Dito isso, fico também com um pouco de pena dos cariocas devido ao ambiente nocivo em que se encontram, sofrendo todo tipo de crime brutal, em especial os tais "arrastões". Os arrastões, pelo que me parece, são uma invenção carioca. E são muito raros em quase qualquer outro lugar do mundo. Acho que nem na África tem arrastão.
Fiquei com mais pena ainda da turista inglesa assaltada, que ficou chorando e prometeu nunca mais voltar. Pior que a Inglaterra, ou ao menos Londres, não está muito longe de ficar igual. E sem praia.
O engraçado é que essa nova onda de arrastões começou porque foi criticado o hábito da polícia local de parar adolescentes em atitude suspeita, devido a indicadores bastante claros de malandragem como estar mal vestido ou subir no ônibus sem pagar.
A imprensa progressista -- inclusive a imprensa inglesa, que é talvez a mais progressista do mundo -- escreveu alarmantes artigos sobre o "apartheid simbólico" de adolescentes negros e mulatóides "impedidos de ir à praia".
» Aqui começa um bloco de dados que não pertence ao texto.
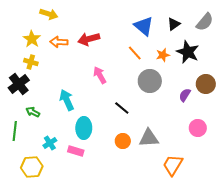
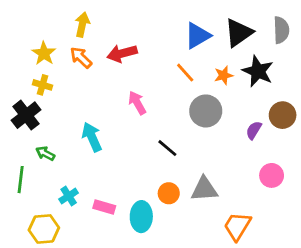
yellow arrow: (49, 14) -> (82, 25), moved, turned -96
gray semicircle: (205, 22) -> (281, 30), turned -42
black triangle: (174, 24) -> (239, 33), size x1.6
blue triangle: (144, 26) -> (198, 36), turned 50
orange arrow: (59, 42) -> (81, 57), turned 42
cyan ellipse: (84, 128) -> (141, 217), moved

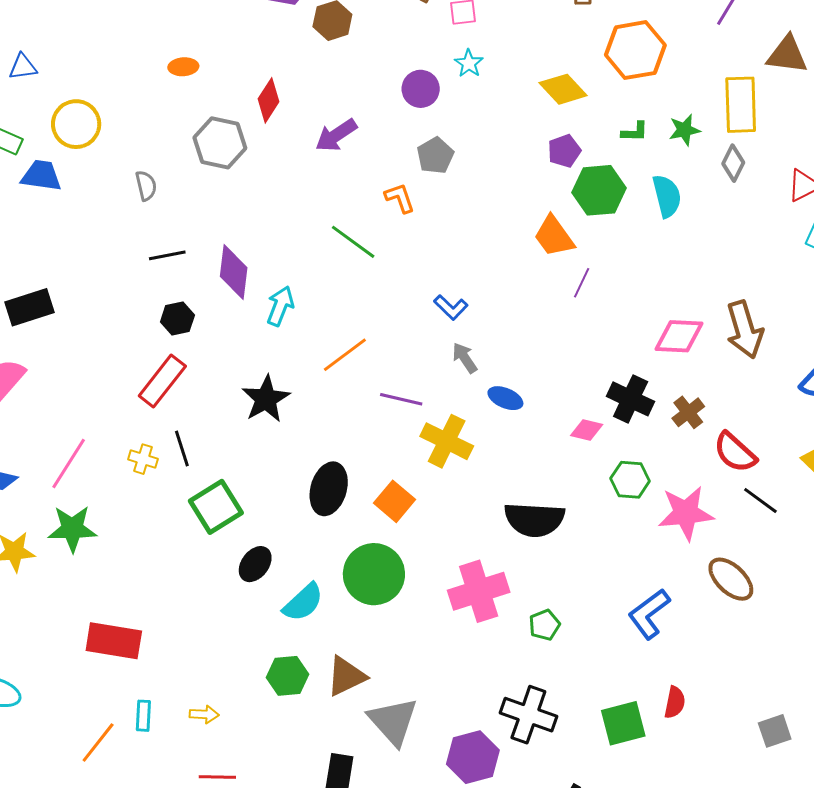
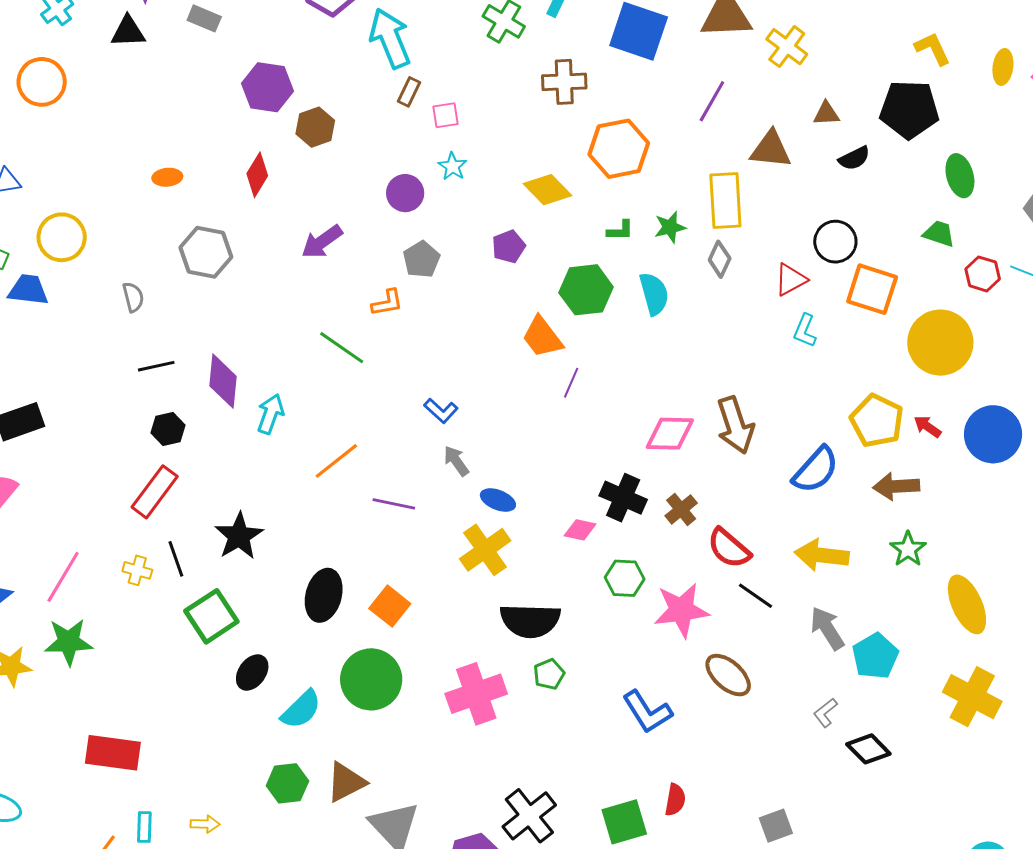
red diamond: (268, 100) -> (257, 175), moved
purple pentagon: (564, 151) -> (509, 247), moved
orange L-shape: (400, 198) -> (387, 303), turned 100
black star: (266, 399) -> (239, 536), moved
yellow cross: (447, 441) -> (485, 550), moved, turned 30
blue L-shape: (649, 614) -> (647, 712), turned -84
green pentagon: (544, 625) -> (549, 674), moved
black cross: (528, 715) -> (529, 816), turned 34

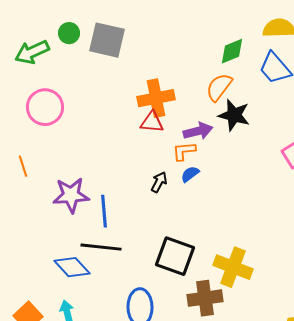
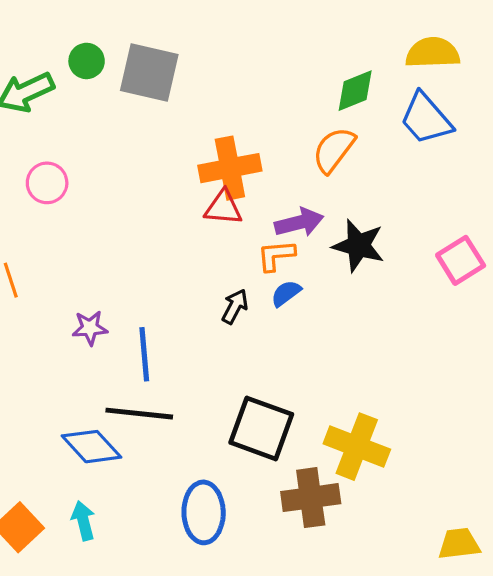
pink circle: (45, 107) -> (47, 183), size x0.7
black star: (234, 115) -> (358, 246), moved
purple star: (71, 195) -> (90, 328), size x0.6

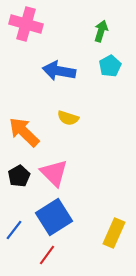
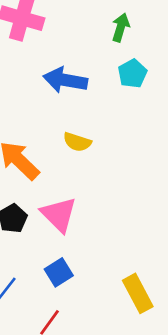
blue square: (54, 217) -> (59, 272), size x0.6
yellow rectangle: (114, 233) -> (138, 293), turned -52

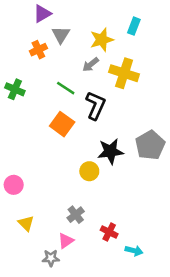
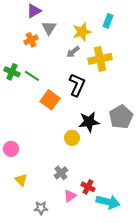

As ONGs pressionaram, os de sempre reclamaram, e a política foi vetada. Resultado: não deu nem uma semana e já encheu de marginais adolescentes na praia cometendo arrastões e apavorando turistas, além de passar uma péssima imagem do Rio de Janeiro. Só o assalto da turista inglesa deve ter custado alguns milhões de dólares a menos em turismo que o Rio não mais terá nas Olim-Piadas.
Agora parece que a polícia voltou atrás e retornará à velha política de prevenção.
Que bom, sou a favor da prevenção. Aliás, sempre achei isso mesmo, que em vez de tentar pegar criminosos depois do ato, a polícia devesse agir principalmente prevenindo-os -- revistando e expulsando todo aquele que pareça representar uma ameaça, em especial os menores. Aliás, nem devia haver menor na rua desacompanhado de seus pais. Cadeia neles, e nos pais, se existirem, por deixá-los na rua.
A esquerda defende os "menores". Não entendo o motivo. Pessoas entre os 13 e os 20 anos são criaturas perigosas, talvez as pessoas mais violentas que existem na face da Terra. (De fato, leio aqui que a idade pico para os criminosos é entre os 14 e os 25 anos, e provavelmente o pico do pico seja entre os 16-18 anos).
Pessoalmente, detesto adolescentes, de qualquer raça que sejam. São barulhentos, são esquisitos, são problemáticos, são fedorentos, estão sempre em grupo. A adolescência foi a fase que mais detestei de minha vida. Se fosse ditador mundial, eu proibiria o acesso de adolescentes a qualquer local público até não completarem 21.
Mas como isso não é possível, ao menos por enquanto, a melhor forma de impedir esse tipo de crime é mesmo prevenindo e prendendo suspeitos.
Aliás, uma tática ainda melhor de prevenção seria a de prevenir os arrastões já no útero da favelagem, impedindo o nascimento de marginais com melhoria do planejamento familiar. Seria bom ter uma 'política de filho único" no Brasil, assim como na China. Quem quiser mais filhos, que pague, e caro.
Bem, isso funcionaria para a classe média. Agora, como impedir que o pobre tenha filhos, já que não sabe nem usar camisinha, e normalmente está mesmo burlando as leis? Não sei como os chineses fazem, talvez seria bom alguém ir lá e investigar.
Não entendo bem por que, mas vivemos numa época em que todo tipo de gentalha é celebrada como "coitadinha" a ser ajudada, e as poucas pessoas de bem que restam são humilhadas e ultrajadas.
Todas as raças são consideradas "minorias oprimidas". Porém, o branco, que é a raça menos problemática e a única que está se tornando de fato uma minoria a nível global, não tem nem o direito de reclamar: é "racista".
Imigrantes ilegais, refugiados vivendo da ajuda estatal, terroristas, criminosos, sem-teto, prostitutas, travestis, todos eles parece que merecem uma ajudinha. Porém o trabalhador que paga impostos? Que se dane.
Talvez o problema seja que o esquerdo-progressista acredite nessa lenda que a maioria das pessoas são boas, sendo apenas corrompidas pela sociedade.
Estou plenamente convencido do contrário: a maioria das pessoas são puro lixo, e caso não forem, precisam se esforçar muito e provar.
Pronto, agora sim vou embora. Adeus!